# WORK TO COMPLETE
Write out every line of the entries below without changing a single character.

[Extracted page text data]
----------

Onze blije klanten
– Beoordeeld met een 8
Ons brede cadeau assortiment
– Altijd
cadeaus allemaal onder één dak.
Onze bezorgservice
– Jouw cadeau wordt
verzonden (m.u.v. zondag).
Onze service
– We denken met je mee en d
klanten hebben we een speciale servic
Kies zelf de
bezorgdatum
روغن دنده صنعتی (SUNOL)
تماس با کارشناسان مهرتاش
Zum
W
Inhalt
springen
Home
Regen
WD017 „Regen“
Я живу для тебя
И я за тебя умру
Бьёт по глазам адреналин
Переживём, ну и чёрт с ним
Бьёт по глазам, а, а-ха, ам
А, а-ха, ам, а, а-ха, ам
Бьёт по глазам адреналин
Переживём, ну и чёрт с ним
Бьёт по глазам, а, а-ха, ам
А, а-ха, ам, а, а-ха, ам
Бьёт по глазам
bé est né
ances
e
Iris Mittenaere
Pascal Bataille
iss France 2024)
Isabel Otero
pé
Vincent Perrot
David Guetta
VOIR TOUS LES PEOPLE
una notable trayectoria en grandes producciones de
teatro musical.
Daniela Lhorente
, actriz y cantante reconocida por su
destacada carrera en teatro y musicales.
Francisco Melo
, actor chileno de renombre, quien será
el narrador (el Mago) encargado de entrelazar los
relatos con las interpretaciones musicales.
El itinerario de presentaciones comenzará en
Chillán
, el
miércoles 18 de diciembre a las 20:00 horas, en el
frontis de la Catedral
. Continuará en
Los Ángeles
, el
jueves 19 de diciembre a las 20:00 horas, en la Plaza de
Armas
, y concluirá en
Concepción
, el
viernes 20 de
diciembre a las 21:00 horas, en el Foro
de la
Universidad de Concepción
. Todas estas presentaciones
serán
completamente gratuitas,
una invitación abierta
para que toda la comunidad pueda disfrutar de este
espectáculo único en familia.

----------

# ANSWER BOX
Onze blije klanten
– Beoordeeld met een 8
Ons brede cadeau assortiment
– Altijd
cadeaus allemaal onder één dak.
Onze bezorgservice
– Jouw cadeau wordt
verzonden (m.u.v. zondag).
Onze service
– We denken met je mee en d
klanten hebben we een speciale servic
Kies zelf de
bezorgdatum
روغن دنده صنعتی (SUNOL)
تماس با کارشناسان مهرتاش
Zum
W
Inhalt
springen
Home
Regen
WD017 „Regen“
Я живу для тебя
И я за тебя умру
Бьёт по глазам адреналин
Переживём, ну и чёрт с ним
Бьёт по глазам, а, а-ха, ам
А, а-ха, ам, а, а-ха, ам
Бьёт по глазам адреналин
Переживём, ну и чёрт с ним
Бьёт по глазам, а, а-ха, ам
А, а-ха, ам, а, а-ха, ам
Бьёт по глазам
bé est né
ances
e
Iris Mittenaere
Pascal Bataille
iss France 2024)
Isabel Otero
pé
Vincent Perrot
David Guetta
VOIR TOUS LES PEOPLE
una notable trayectoria en grandes producciones de
teatro musical.
Daniela Lhorente
, actriz y cantante reconocida por su
destacada carrera en teatro y musicales.
Francisco Melo
, actor chileno de renombre, quien será
el narrador (el Mago) encargado de entrelazar los
relatos con las interpretaciones musicales.
El itinerario de presentaciones comenzará en
Chillán
, el
miércoles 18 de diciembre a las 20:00 horas, en el
frontis de la Catedral
. Continuará en
Los Ángeles
, el
jueves 19 de diciembre a las 20:00 horas, en la Plaza de
Armas
, y concluirá en
Concepción
, el
viernes 20 de
diciembre a las 21:00 horas, en el Foro
de la
Universidad de Concepción
. Todas estas presentaciones
serán
completamente gratuitas,
una invitación abierta
para que toda la comunidad pueda disfrutar de este
espectáculo único en familia.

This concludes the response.